Saved entries:
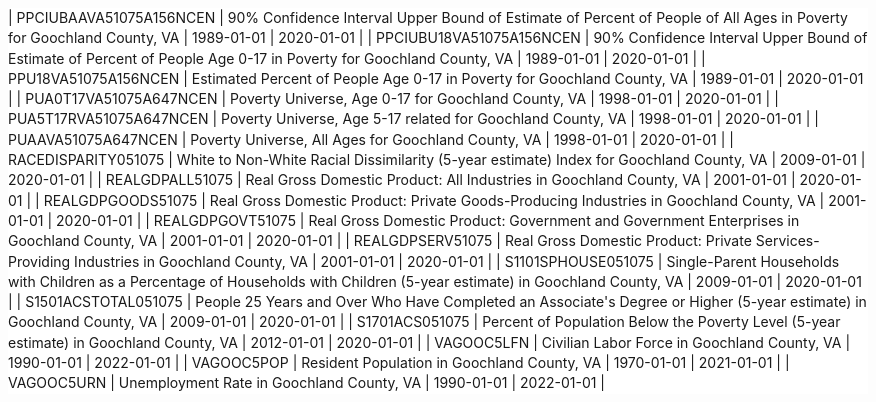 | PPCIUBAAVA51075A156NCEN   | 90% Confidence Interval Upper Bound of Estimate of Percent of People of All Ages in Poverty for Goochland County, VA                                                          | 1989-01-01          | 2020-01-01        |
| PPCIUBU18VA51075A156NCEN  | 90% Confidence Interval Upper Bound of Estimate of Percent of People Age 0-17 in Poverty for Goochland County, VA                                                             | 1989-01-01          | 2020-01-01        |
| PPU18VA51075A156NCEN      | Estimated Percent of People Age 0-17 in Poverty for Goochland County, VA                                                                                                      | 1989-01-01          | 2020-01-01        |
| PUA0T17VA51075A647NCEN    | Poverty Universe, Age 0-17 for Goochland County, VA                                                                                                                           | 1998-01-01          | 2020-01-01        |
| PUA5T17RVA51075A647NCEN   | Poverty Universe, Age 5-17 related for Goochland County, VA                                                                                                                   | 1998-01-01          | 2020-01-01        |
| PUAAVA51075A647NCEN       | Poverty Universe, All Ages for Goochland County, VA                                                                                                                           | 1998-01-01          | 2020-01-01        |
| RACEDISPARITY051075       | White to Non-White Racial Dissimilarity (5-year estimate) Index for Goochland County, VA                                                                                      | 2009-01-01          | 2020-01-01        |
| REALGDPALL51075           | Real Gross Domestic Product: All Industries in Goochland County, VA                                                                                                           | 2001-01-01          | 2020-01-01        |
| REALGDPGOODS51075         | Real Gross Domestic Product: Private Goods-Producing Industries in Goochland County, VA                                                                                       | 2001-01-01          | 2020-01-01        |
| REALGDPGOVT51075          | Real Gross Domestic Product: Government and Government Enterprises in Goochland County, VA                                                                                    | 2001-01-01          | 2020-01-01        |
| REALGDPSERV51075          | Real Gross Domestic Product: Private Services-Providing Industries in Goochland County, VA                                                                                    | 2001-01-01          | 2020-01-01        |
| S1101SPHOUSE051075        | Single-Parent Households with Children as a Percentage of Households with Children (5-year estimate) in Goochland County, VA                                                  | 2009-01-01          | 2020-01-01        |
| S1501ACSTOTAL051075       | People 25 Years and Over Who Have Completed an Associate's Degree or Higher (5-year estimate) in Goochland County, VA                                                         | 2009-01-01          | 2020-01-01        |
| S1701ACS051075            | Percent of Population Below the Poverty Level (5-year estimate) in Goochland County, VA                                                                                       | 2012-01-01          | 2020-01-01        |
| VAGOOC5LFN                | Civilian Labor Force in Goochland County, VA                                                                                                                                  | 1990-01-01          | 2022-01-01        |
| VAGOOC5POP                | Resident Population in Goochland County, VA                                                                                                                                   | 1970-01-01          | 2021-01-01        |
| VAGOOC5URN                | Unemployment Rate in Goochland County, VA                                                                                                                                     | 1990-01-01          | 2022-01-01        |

TASK INSTRUCTIONS: Wherever a line in the records above includes "Universe", count it, then give the total and nothing besides.

OUTPUT BELOW: 3